RECORD SET.
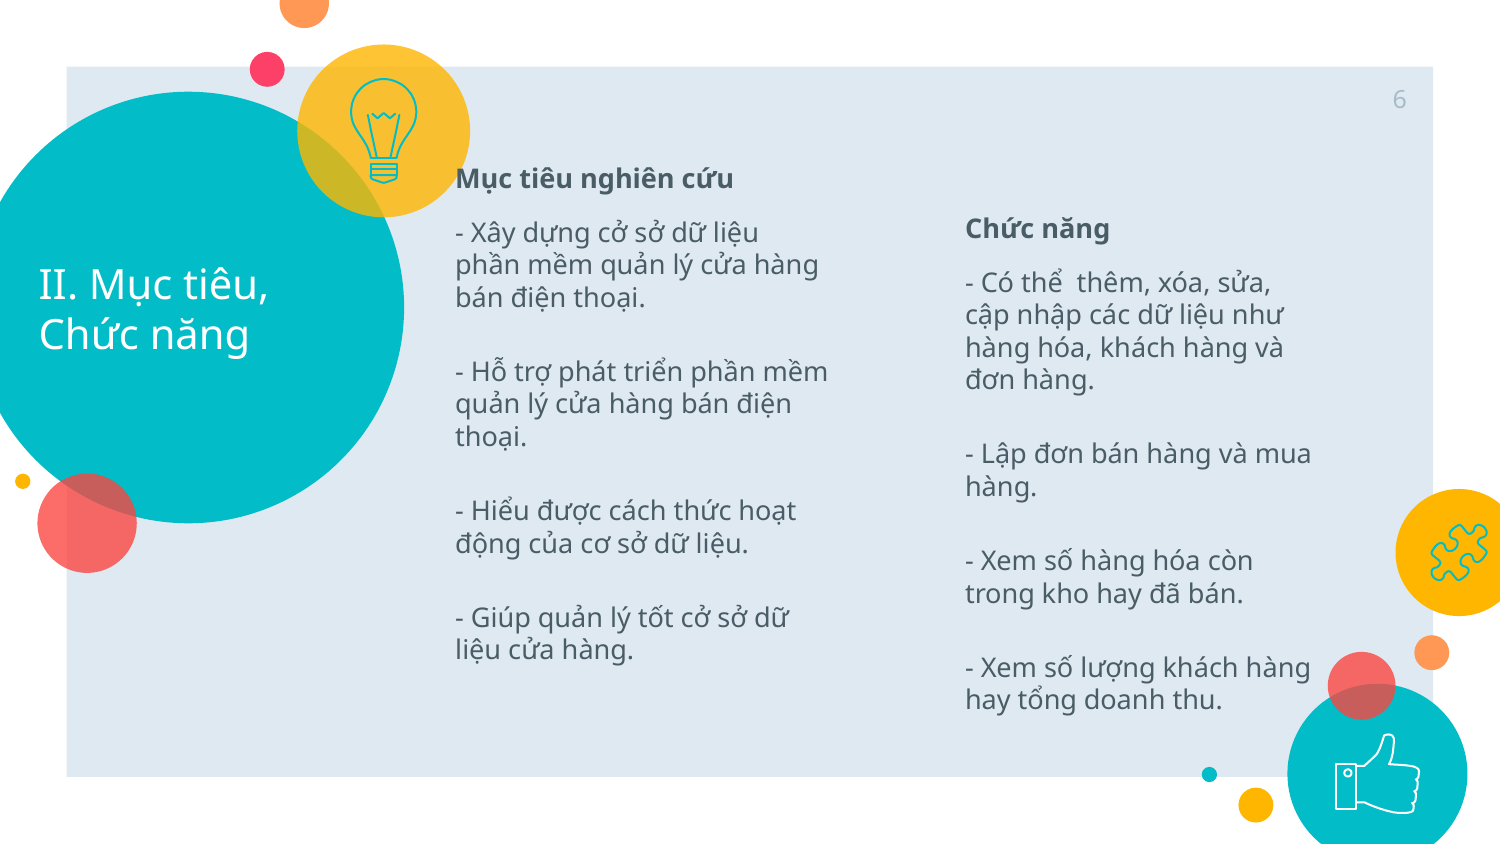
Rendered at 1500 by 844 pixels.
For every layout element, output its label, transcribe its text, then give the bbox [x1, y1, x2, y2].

title II. Mục tiêu, Chức năng [23, 91, 375, 524]
list Chức năng - Có thể thêm, xóa, sửa, cập nhập các dữ liệu như hàng hóa, khách hàng và đơn hàng. - Lập đơn bán hàng và mua hàng. - Xem số hàng hóa còn trong kho hay đã bán. - Xem số lượng khách hàng hay tổng doanh thu. [950, 196, 1338, 710]
slide_number 6 [1331, 68, 1422, 134]
list Mục tiêu nghiên cứu - Xây dựng cở sở dữ liệu phần mềm quản lý cửa hàng bán điện thoại. - Hỗ trợ phát triển phần mềm quản lý cửa hàng bán điện thoại. - Hiểu được cách thức hoạt động của cơ sở dữ liệu. - Giúp quản lý tốt cở sở dữ liệu cửa hàng. [440, 146, 850, 735]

EXERCISE PROMPT. What is wanted is an exact repeat of the lines from the one with "For every layout" through the last line of the listing above, and no other text.

TASK OUTPUT.
For every layout element, output its label, transcribe its text, then give the bbox [x1, y1, x2, y2].

title II. Mục tiêu, Chức năng [23, 91, 375, 524]
list Chức năng - Có thể thêm, xóa, sửa, cập nhập các dữ liệu như hàng hóa, khách hàng và đơn hàng. - Lập đơn bán hàng và mua hàng. - Xem số hàng hóa còn trong kho hay đã bán. - Xem số lượng khách hàng hay tổng doanh thu. [950, 196, 1338, 710]
slide_number 6 [1331, 68, 1422, 134]
list Mục tiêu nghiên cứu - Xây dựng cở sở dữ liệu phần mềm quản lý cửa hàng bán điện thoại. - Hỗ trợ phát triển phần mềm quản lý cửa hàng bán điện thoại. - Hiểu được cách thức hoạt động của cơ sở dữ liệu. - Giúp quản lý tốt cở sở dữ liệu cửa hàng. [440, 146, 850, 735]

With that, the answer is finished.